Mitt Romney and President Obama both present to voters rosy views of future economic growth. Those scenarios aren't impossible, but it's fair to attach some big asterisks to them.
Steve Helber/AP, Brian Snyder/Reuters
Here's a pocketbook pointer for American voters to consider: As the presidential candidates make their closing arguments, both President Obama and rival Mitt Romney are offering visions of the economy that tilt heavily toward optimism – and that may not be a good thing when it comes to making good on their fiscal promises.
A case in point: Mr. Obama's budget proposal this year assumed an economy growing by 3 percent, adjusted for inflation, during the 2013 calendar year. The consensus among top private-sector forecasters calls for 2 percent growth, according to a monthly survey by Blue Chip Economic Indicators.
A single percentage point may not sound like much, but the difference amounts to one-third of the economic growth that the White House had planned for. If 2 percent proves to be correct, the change would mean about $165 billion less in gross domestic product (GDP) for the US, slowing the pace of everything from job creation to tax revenues.
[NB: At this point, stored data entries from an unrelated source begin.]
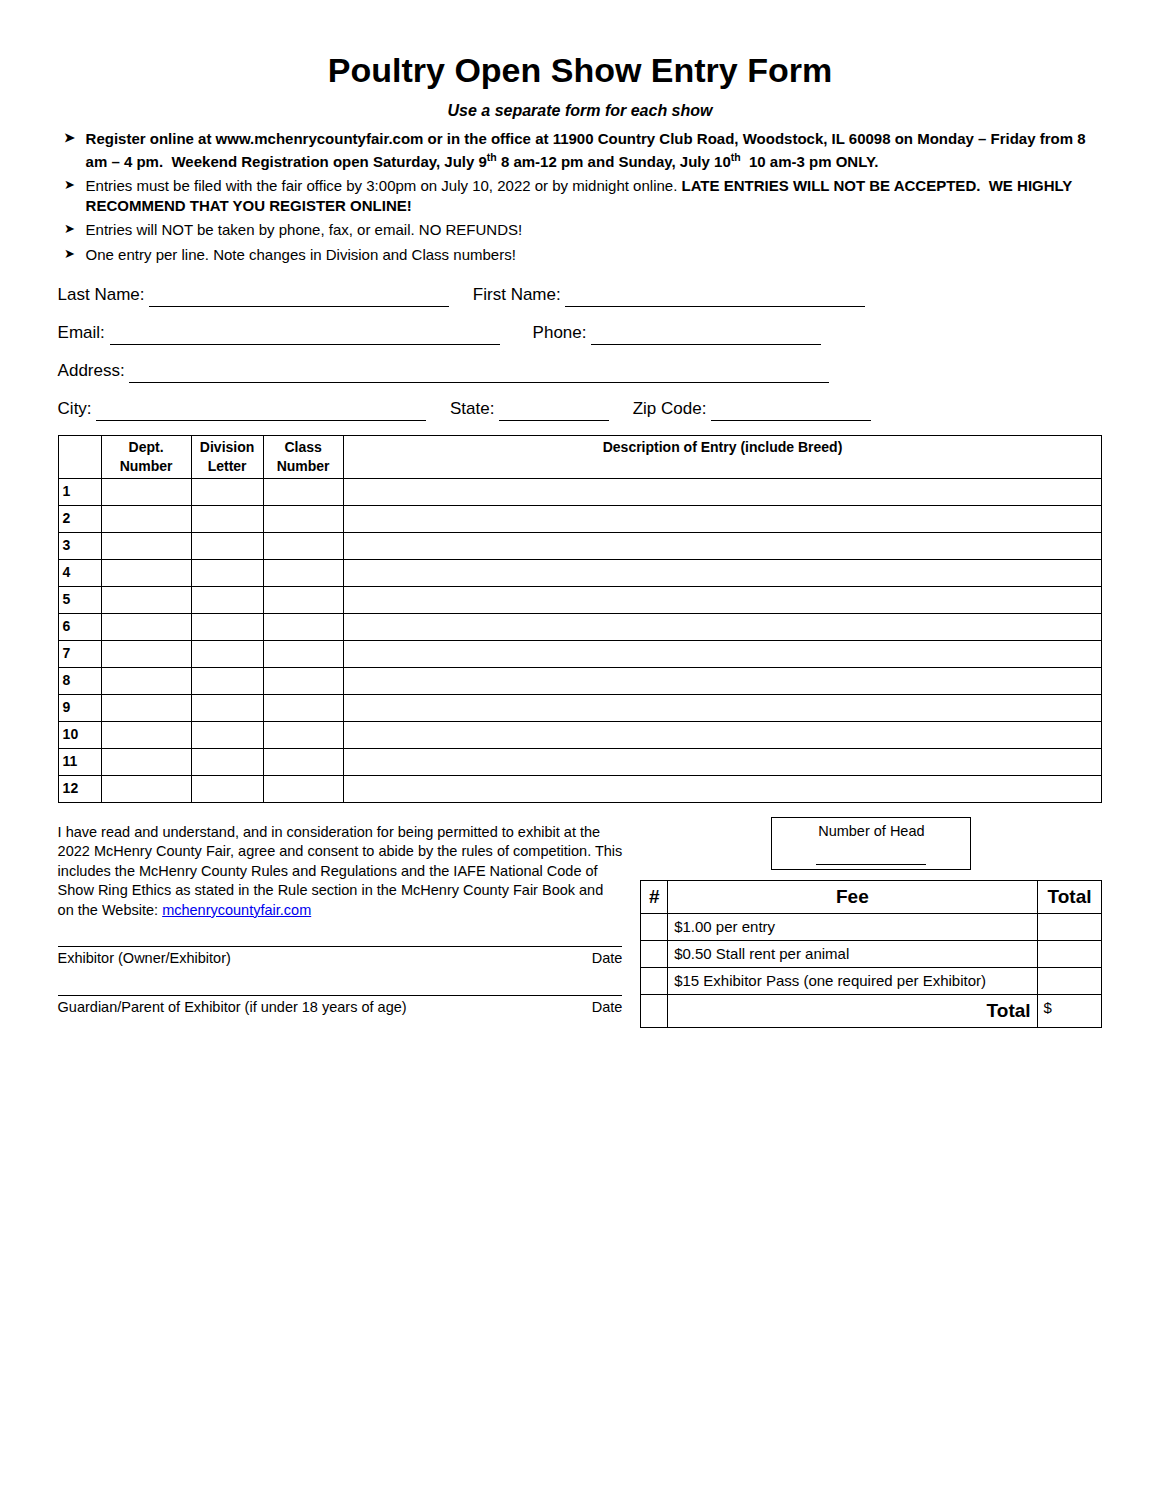Poultry Open Show Entry Form
Use a separate form for each show
Register online at www.mchenrycountyfair.com or in the office at 11900 Country Club Road, Woodstock, IL 60098 on Monday – Friday from 8 am – 4 pm. Weekend Registration open Saturday, July 9th 8 am-12 pm and Sunday, July 10th 10 am-3 pm ONLY.
Entries must be filed with the fair office by 3:00pm on July 10, 2022 or by midnight online. LATE ENTRIES WILL NOT BE ACCEPTED. WE HIGHLY RECOMMEND THAT YOU REGISTER ONLINE!
Entries will NOT be taken by phone, fax, or email. NO REFUNDS!
One entry per line. Note changes in Division and Class numbers!
Last Name: First Name:
Email: Phone:
Address:
City: State: Zip Code:
| | Dept. Number | Division Letter | Class Number | Description of Entry (include Breed) |
| --- | --- | --- | --- | --- |
| 1 | | | | |
| 2 | | | | |
| 3 | | | | |
| 4 | | | | |
| 5 | | | | |
| 6 | | | | |
| 7 | | | | |
| 8 | | | | |
| 9 | | | | |
| 10 | | | | |
| 11 | | | | |
| 12 | | | | |
I have read and understand, and in consideration for being permitted to exhibit at the 2022 McHenry County Fair, agree and consent to abide by the rules of competition. This includes the McHenry County Rules and Regulations and the IAFE National Code of Show Ring Ethics as stated in the Rule section in the McHenry County Fair Book and on the Website: mchenrycountyfair.com
Exhibitor (Owner/Exhibitor) Date
Guardian/Parent of Exhibitor (if under 18 years of age) Date
Number of Head
| # | Fee | Total |
| --- | --- | --- |
| | $1.00 per entry | |
| | $0.50 Stall rent per animal | |
| | $15 Exhibitor Pass (one required per Exhibitor) | |
| | Total | $ |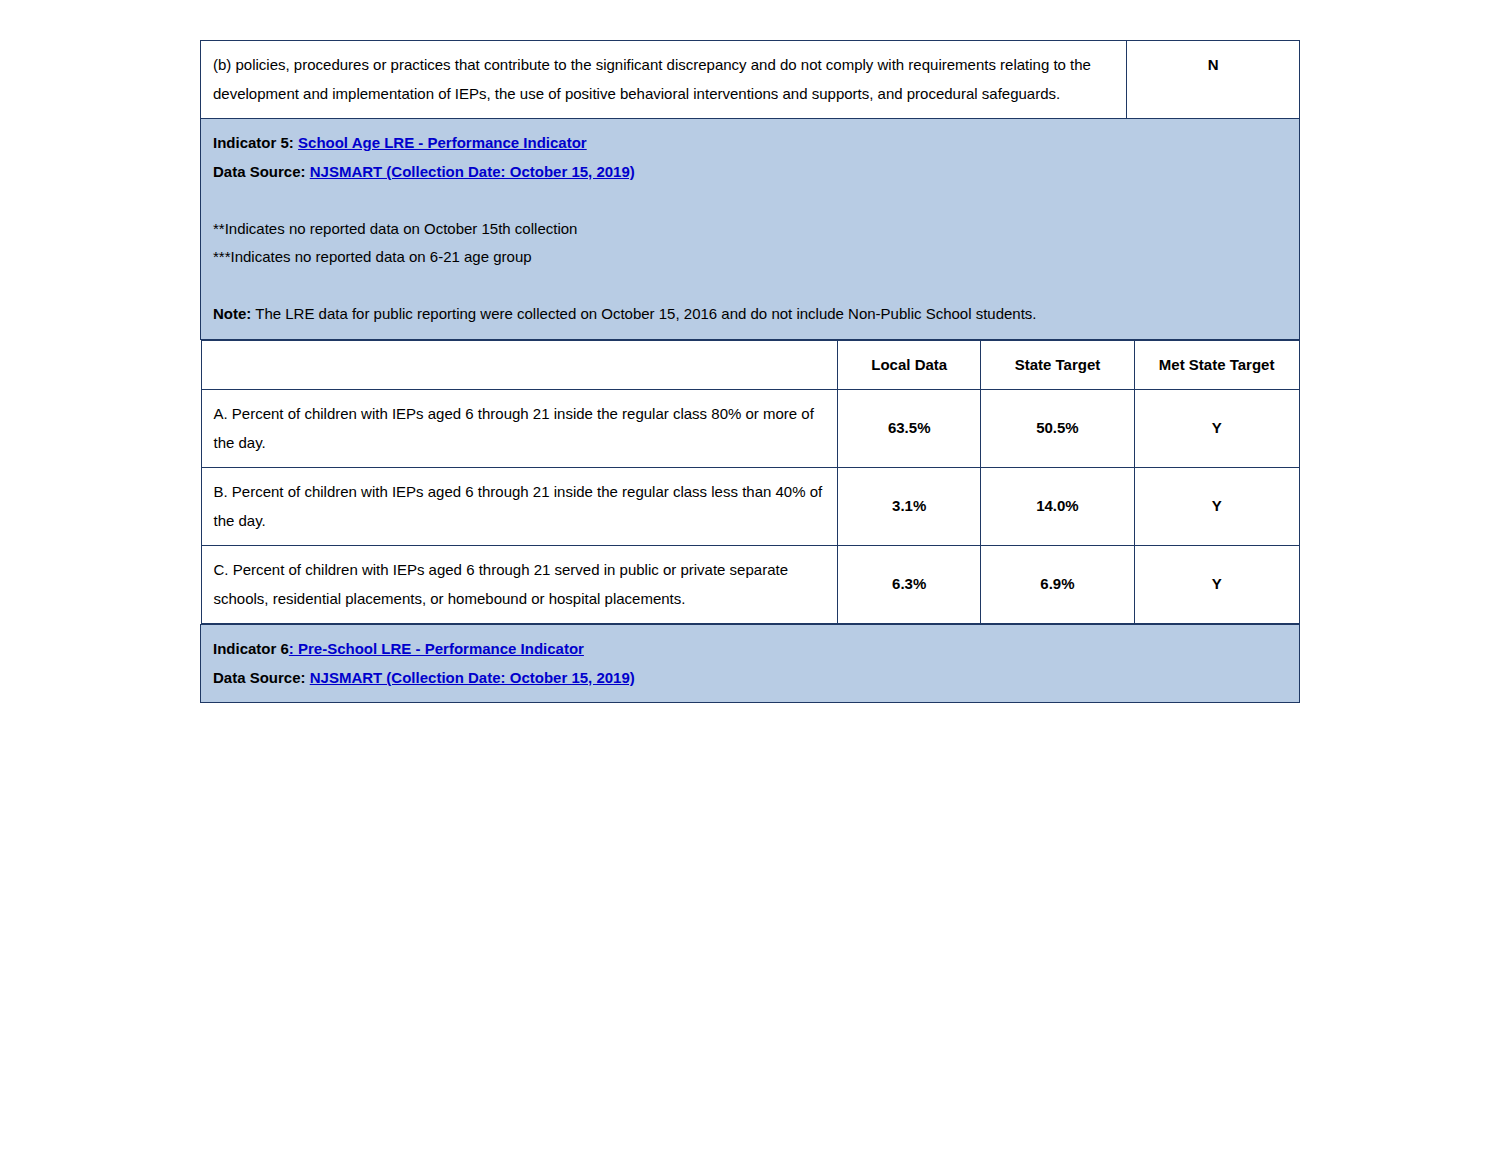| (b) policies, procedures or practices that contribute to the significant discrepancy and do not comply with requirements relating to the development and implementation of IEPs, the use of positive behavioral interventions and supports, and procedural safeguards. | N |
| Indicator 5: School Age LRE - Performance Indicator Data Source: NJSMART (Collection Date: October 15, 2019) **Indicates no reported data on October 15th collection ***Indicates no reported data on 6-21 age group Note: The LRE data for public reporting were collected on October 15, 2016 and do not include Non-Public School students. |
| / / Local Data / State Target / Met State Target / / --- / --- / --- / --- / / A. Percent of children with IEPs aged 6 through 21 inside the regular class 80% or more of the day. / 63.5% / 50.5% / Y / / B. Percent of children with IEPs aged 6 through 21 inside the regular class less than 40% of the day. / 3.1% / 14.0% / Y / / C. Percent of children with IEPs aged 6 through 21 served in public or private separate schools, residential placements, or homebound or hospital placements. / 6.3% / 6.9% / Y / |
| Indicator 6 : Pre-School LRE - Performance Indicator Data Source: NJSMART (Collection Date: October 15, 2019) |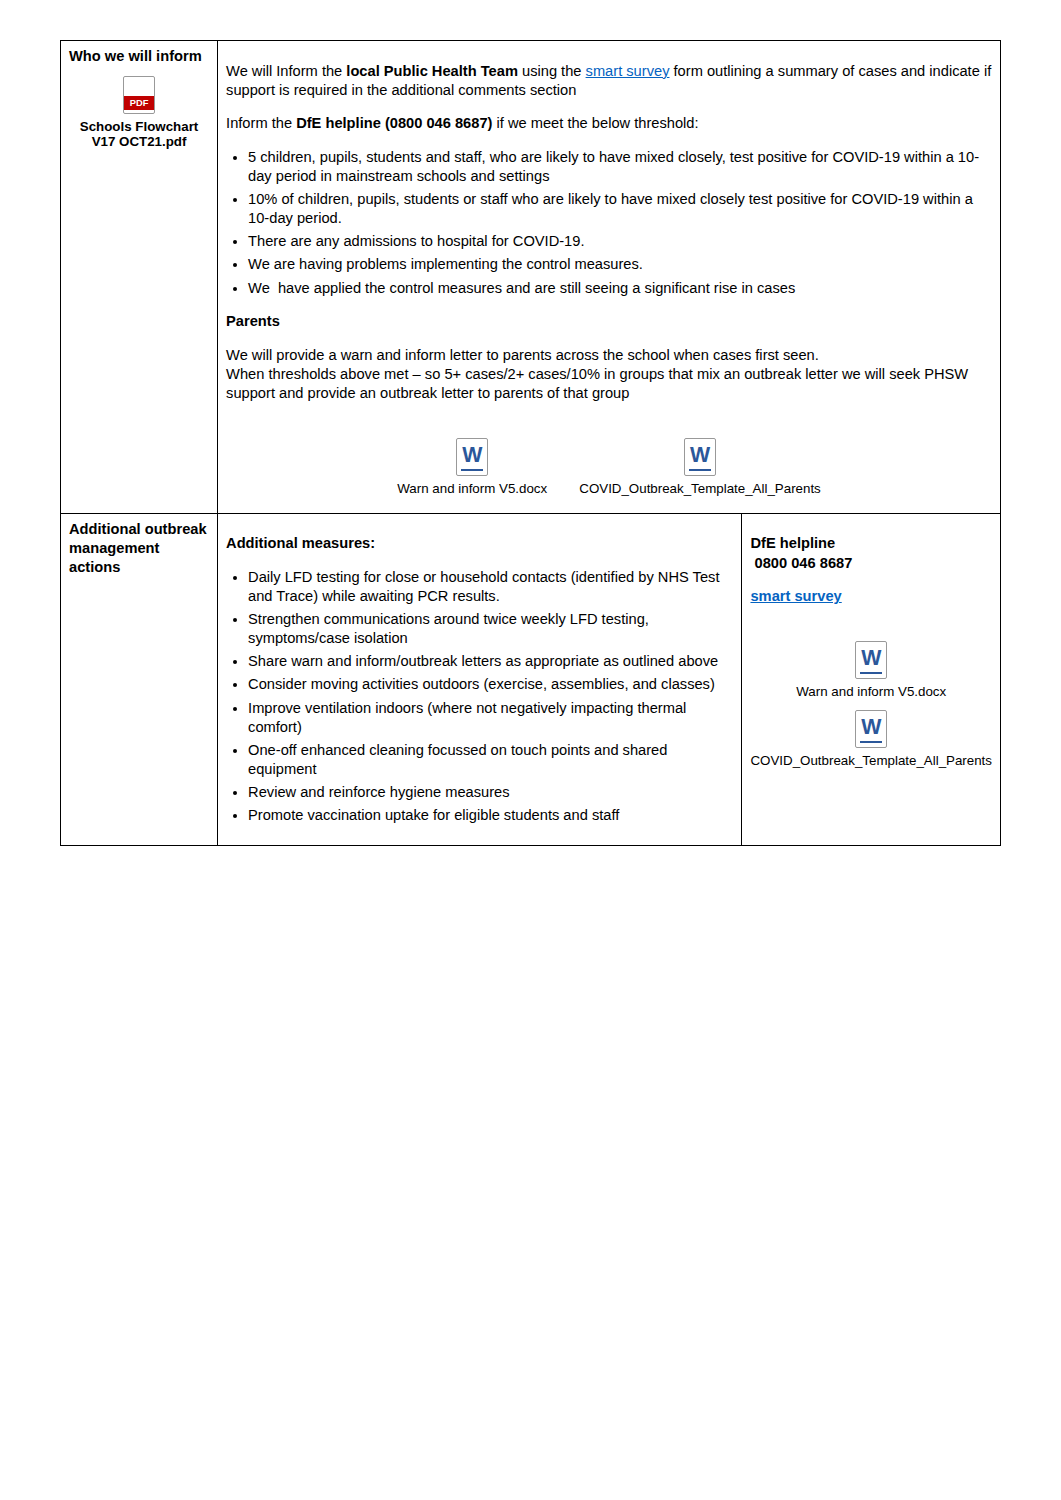| Who we will inform Schools Flowchart V17 OCT21.pdf | We will Inform the local Public Health Team using the smart survey form outlining a summary of cases and indicate if support is required in the additional comments section Inform the DfE helpline (0800 046 8687) if we meet the below threshold: 5 children, pupils, students and staff, who are likely to have mixed closely, test positive for COVID-19 within a 10-day period in mainstream schools and settings 10% of children, pupils, students or staff who are likely to have mixed closely test positive for COVID-19 within a 10-day period. There are any admissions to hospital for COVID-19. We are having problems implementing the control measures. We have applied the control measures and are still seeing a significant rise in cases Parents We will provide a warn and inform letter to parents across the school when cases first seen. When thresholds above met – so 5+ cases/2+ cases/10% in groups that mix an outbreak letter we will seek PHSW support and provide an outbreak letter to parents of that group Warn and inform V5.docx COVID_Outbreak_Template_All_Parents |
| Additional outbreak management actions | Additional measures: Daily LFD testing for close or household contacts (identified by NHS Test and Trace) while awaiting PCR results. Strengthen communications around twice weekly LFD testing, symptoms/case isolation Share warn and inform/outbreak letters as appropriate as outlined above Consider moving activities outdoors (exercise, assemblies, and classes) Improve ventilation indoors (where not negatively impacting thermal comfort) One-off enhanced cleaning focussed on touch points and shared equipment Review and reinforce hygiene measures Promote vaccination uptake for eligible students and staff | DfE helpline 0800 046 8687 smart survey Warn and inform V5.docx COVID_Outbreak_Template_All_Parents |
The GOP's Mr. Romney has his own big expectations that could prove to be hard to realize. His campaign hasn't released formal economic forecasts. (Challengers don't tend to do that.) But the former Massachusetts governor has sketched a vision that counts on rapid economic growth.
Romney vows that after cutting income-tax rates by 20 percent, under his plan "we keep taking in the same [tax] money when you also account for growth." Independent analysts challenge his assertion that the tax cuts can be paid for (so they bring in the same amount of revenue) through Romney's recipe of faster GDP growth and reducing tax breaks such as deductions.